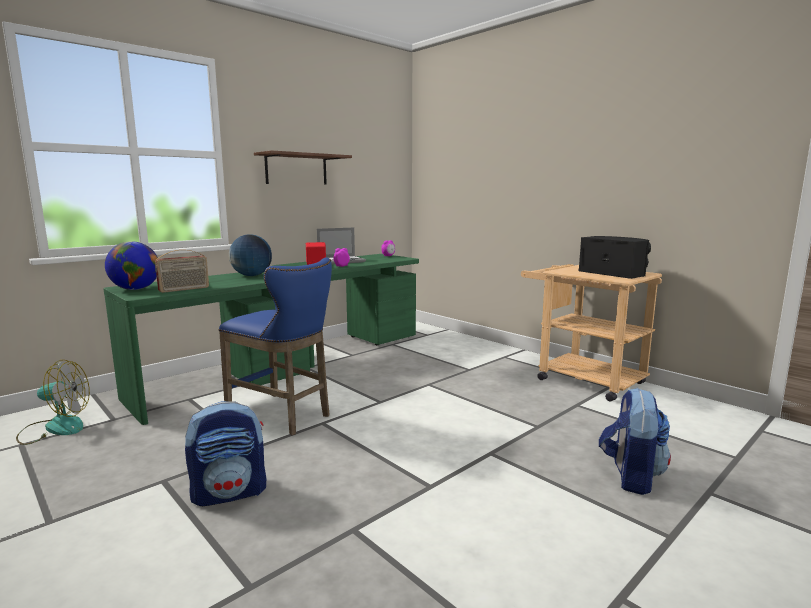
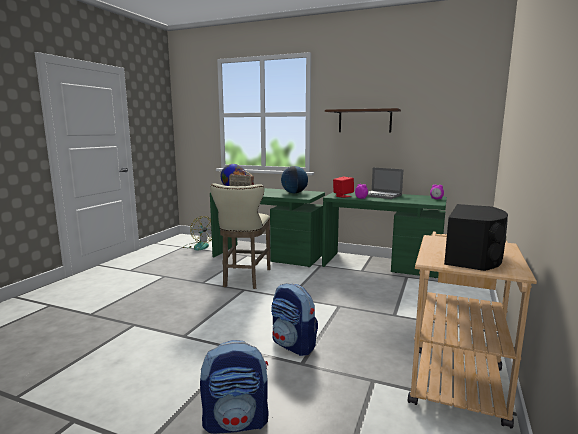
camera: 65 degrees right, 0 degrees up
backpack [185,401,266,506] -> backpack moved to [271,283,318,356]
blue stool [219,257,332,435] -> beige stool [210,183,270,289]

##############################

ABOUT THIS EXERCISE:
When the listing is transcribed, every line must match the original exactly, and the pictures must be left out.

TASK OUTPUT:
camera: 65 degrees right, 0 degrees up
backpack [185,401,266,506] -> backpack moved to [271,283,318,356]
blue stool [219,257,332,435] -> beige stool [210,183,270,289]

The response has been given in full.